First Posted: 5/30/2014

LIMA — Members of The Lima News were responsible for checking on four counties — Allen, Auglaize, Putnam and Mercer — as part of the open records audit conducted by The Ohio Newspaper Association and The Associated Press.

Craig Kelly, a reporter for The Lima News, made records requests in Wapakoneta and Auglaize County as well as Celina and Mercer County. He said obtaining records “went pretty well.”

“For the most part, I found everyone to be pretty congenial,” Kelly said. “Occasionally someone asked, ‘What is this for and who are you?’ but for the most part they were pretty cooperative.”

Officials in Auglaize County also did not deny access to any public records, but staff at the Wapakoneta Police Department inquired about name and affiliation of Kelly, which he was not required to release.
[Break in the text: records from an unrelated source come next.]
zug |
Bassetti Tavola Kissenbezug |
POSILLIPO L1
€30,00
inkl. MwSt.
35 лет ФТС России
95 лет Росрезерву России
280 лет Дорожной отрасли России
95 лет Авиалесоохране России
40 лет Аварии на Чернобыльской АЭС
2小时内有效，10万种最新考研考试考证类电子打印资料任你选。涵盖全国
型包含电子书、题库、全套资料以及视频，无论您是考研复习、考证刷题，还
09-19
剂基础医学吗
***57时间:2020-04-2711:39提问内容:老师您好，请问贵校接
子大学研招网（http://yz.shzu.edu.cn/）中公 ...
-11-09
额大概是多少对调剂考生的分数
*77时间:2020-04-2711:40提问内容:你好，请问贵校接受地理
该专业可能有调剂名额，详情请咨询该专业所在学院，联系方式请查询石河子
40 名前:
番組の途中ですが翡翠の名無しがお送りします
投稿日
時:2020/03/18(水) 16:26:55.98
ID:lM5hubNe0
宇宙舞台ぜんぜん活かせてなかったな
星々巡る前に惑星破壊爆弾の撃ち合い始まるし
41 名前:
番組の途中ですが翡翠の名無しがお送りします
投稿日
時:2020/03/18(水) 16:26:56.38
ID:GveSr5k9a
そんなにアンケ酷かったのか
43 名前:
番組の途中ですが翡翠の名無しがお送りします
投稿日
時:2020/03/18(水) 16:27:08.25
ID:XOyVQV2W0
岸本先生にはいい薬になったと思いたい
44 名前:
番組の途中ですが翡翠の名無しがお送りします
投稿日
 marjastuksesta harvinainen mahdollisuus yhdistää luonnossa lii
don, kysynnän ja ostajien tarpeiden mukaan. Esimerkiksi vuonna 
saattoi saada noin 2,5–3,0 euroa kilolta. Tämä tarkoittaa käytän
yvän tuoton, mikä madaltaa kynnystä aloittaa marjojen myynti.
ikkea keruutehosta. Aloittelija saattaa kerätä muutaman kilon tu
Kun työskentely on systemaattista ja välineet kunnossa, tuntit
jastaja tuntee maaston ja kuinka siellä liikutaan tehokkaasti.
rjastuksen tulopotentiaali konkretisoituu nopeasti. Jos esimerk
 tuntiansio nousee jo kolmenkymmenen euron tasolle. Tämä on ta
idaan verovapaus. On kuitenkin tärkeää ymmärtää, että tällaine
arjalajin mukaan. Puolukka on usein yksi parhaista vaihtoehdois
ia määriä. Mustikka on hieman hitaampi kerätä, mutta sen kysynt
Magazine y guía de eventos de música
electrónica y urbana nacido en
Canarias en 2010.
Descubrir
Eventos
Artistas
Wapakoneta City Schools also required Kelly to provide his name and sign a document to gain access.

In regard to his email requests, he believed the Auglaize County Health Department misinterpreted his request. The request was for births in the county, while he believes he wanted copies of actual birth certificates.

Mercer County kept a clean record through audits in 2004 and 2014, but Kelly said they requested he provide a name and address with his request for police chief’s salary and mayor’s expense report.

William Laney, a former reporter for The Lima News, collected records in Allen and Putnam counties.

Allen County and the city of Lima did not deny access to any records requested in person or by email. In 2004, the city of Lima required additional information before granting access to police incident reports.

Putnam County had zero denials in 2014 after recording two in 2004.

The other counties in the area also improved.

Hancock County denied access to two of the records during the 2004 survey. They provided access to all the records in 2014, but partial or conditional access to two of the records. Hardin County showed one denial in 2004 and zero in 2014.

Records show Logan County audit showed three denials in 2004 including that the treasurer’s phone bill was not a public record and none in 2014.

Shelby County had two denials and Van Wert had one denial in 2004, but neither county denied access to records in 2014.

Only one county in the state denied access to their commissioner’s minutes in the latest survey compared to seven in 2004.

Reporters made public records requests for:

•County minutes

•A monthly expense report for the mayor of the county’s largest city

•The police chief’s salary

•Police incident reports

•The school superintendent’s pay

•And the school treasurer’s telephone bill.

Records were were requested in person and via email including birth records and health reports as well as records policies for county and city offices.